WORK TO COMPLETE —
Write out again only the lines between the one with "516 491 382" and the end of the records below, both ends counted, and don't include the pictures.

Records from a dataset
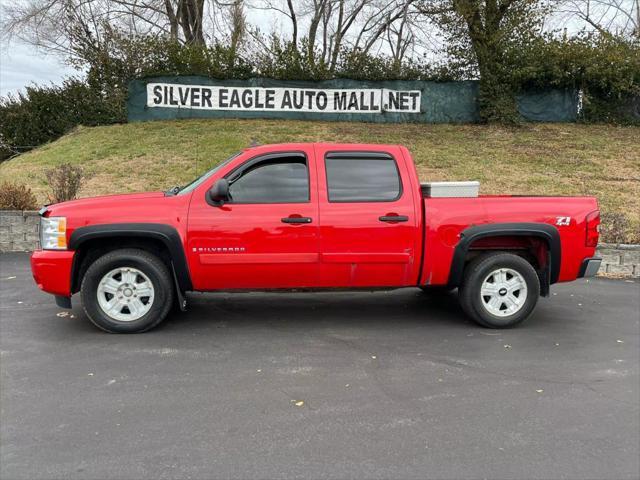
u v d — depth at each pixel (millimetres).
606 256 8406
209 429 3441
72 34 20203
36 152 16641
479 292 5535
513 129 16688
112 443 3260
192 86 17297
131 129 16797
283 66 17312
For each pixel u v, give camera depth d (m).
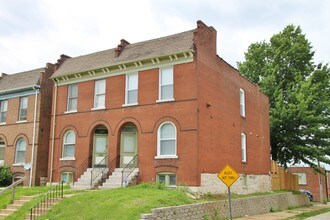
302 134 31.34
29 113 26.73
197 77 19.67
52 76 25.38
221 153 21.45
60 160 24.00
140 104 21.31
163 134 20.31
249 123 26.20
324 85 33.75
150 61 21.22
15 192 18.91
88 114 23.48
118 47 23.48
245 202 20.25
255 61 38.19
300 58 35.62
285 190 30.92
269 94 33.66
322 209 28.78
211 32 21.89
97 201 14.88
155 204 13.96
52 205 15.58
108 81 23.08
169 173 19.52
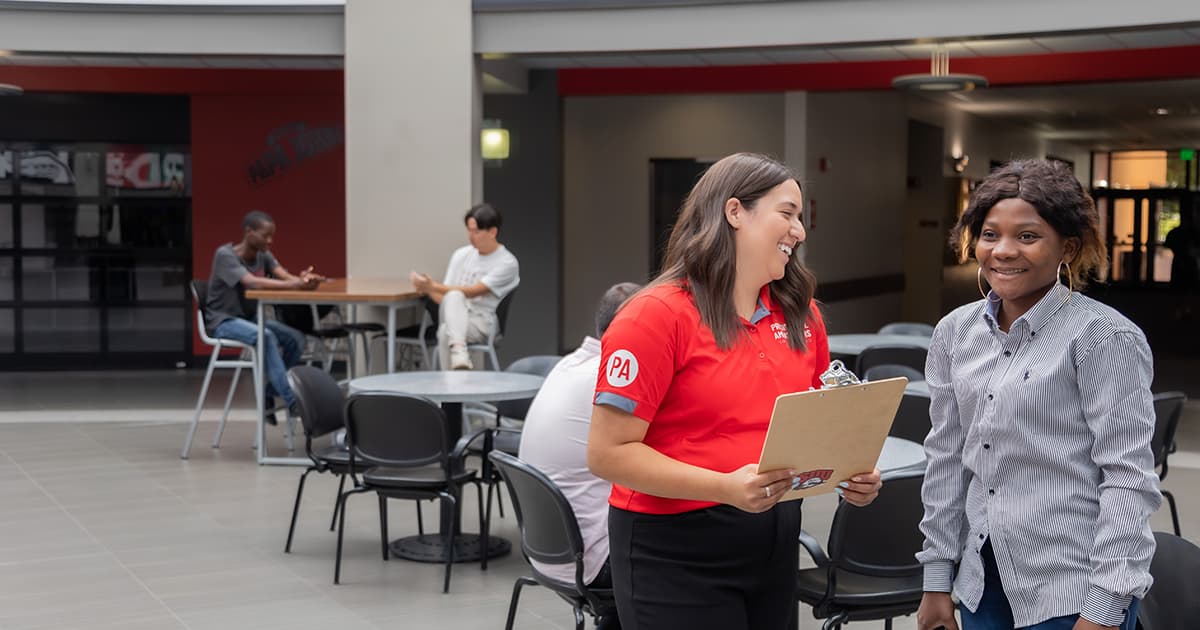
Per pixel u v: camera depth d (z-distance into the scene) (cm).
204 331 838
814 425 220
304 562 575
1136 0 766
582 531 374
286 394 824
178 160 1340
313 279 813
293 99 1337
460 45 909
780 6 851
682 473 231
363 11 914
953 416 259
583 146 1390
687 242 247
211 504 696
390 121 920
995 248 242
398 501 704
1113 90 1439
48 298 1336
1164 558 268
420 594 525
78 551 596
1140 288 2078
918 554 263
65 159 1327
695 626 245
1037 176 241
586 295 1405
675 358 241
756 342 247
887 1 827
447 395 571
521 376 643
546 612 501
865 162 1462
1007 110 1731
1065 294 243
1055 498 240
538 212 1329
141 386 1206
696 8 868
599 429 240
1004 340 246
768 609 254
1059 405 239
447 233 921
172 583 541
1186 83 1362
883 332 860
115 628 479
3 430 944
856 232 1441
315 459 576
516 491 382
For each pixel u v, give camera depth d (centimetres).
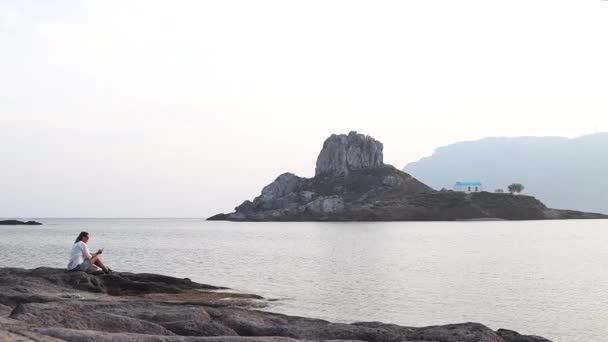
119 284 2622
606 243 10112
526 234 14225
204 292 2852
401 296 3247
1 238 11862
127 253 7025
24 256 6362
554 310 2838
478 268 5175
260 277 4166
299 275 4328
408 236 12900
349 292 3366
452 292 3466
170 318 1466
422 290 3531
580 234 14362
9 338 930
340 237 12356
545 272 4869
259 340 1141
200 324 1391
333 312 2658
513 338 1416
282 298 3025
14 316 1271
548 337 2233
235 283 3772
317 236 13025
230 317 1530
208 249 7931
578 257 6781
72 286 2405
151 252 7238
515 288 3719
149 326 1334
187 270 4719
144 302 1695
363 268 5000
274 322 1548
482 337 1313
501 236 13038
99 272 2675
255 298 2903
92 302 1620
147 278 2944
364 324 1520
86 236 2719
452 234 14062
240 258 6159
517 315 2692
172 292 2730
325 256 6550
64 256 6372
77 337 1060
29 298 1927
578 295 3403
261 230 18238
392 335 1380
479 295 3353
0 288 2139
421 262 5766
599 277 4462
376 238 11856
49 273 2575
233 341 1127
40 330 1067
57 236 13125
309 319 1599
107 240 11144
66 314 1305
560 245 9462
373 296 3219
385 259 6128
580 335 2269
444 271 4825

YOUR SOLUTION —
516 491 382
For each pixel u v, give camera depth d (centimetres).
119 284 2622
606 243 10112
526 234 14225
204 292 2852
401 296 3247
1 238 11862
127 253 7025
24 256 6362
554 310 2838
478 268 5175
260 277 4166
299 275 4328
408 236 12900
349 292 3366
452 292 3466
170 318 1466
422 290 3531
580 234 14362
9 338 930
340 237 12356
545 272 4869
259 340 1141
200 324 1391
333 312 2658
513 338 1416
282 298 3025
14 316 1271
548 337 2233
235 283 3772
317 236 13025
230 317 1530
208 249 7931
578 257 6781
72 286 2405
151 252 7238
515 288 3719
149 326 1334
187 270 4719
144 302 1695
363 268 5000
274 322 1548
482 337 1313
501 236 13038
99 272 2675
255 298 2903
92 302 1620
147 278 2944
364 324 1520
86 236 2719
452 234 14062
240 258 6159
517 315 2692
172 292 2730
325 256 6550
64 256 6372
77 337 1060
29 298 1927
578 295 3403
261 230 18238
392 335 1380
479 295 3353
0 288 2139
421 262 5766
599 277 4462
376 238 11856
49 273 2575
233 341 1127
40 330 1067
57 236 13125
309 319 1599
107 240 11144
66 314 1305
560 245 9462
373 296 3219
385 259 6128
580 335 2269
444 271 4825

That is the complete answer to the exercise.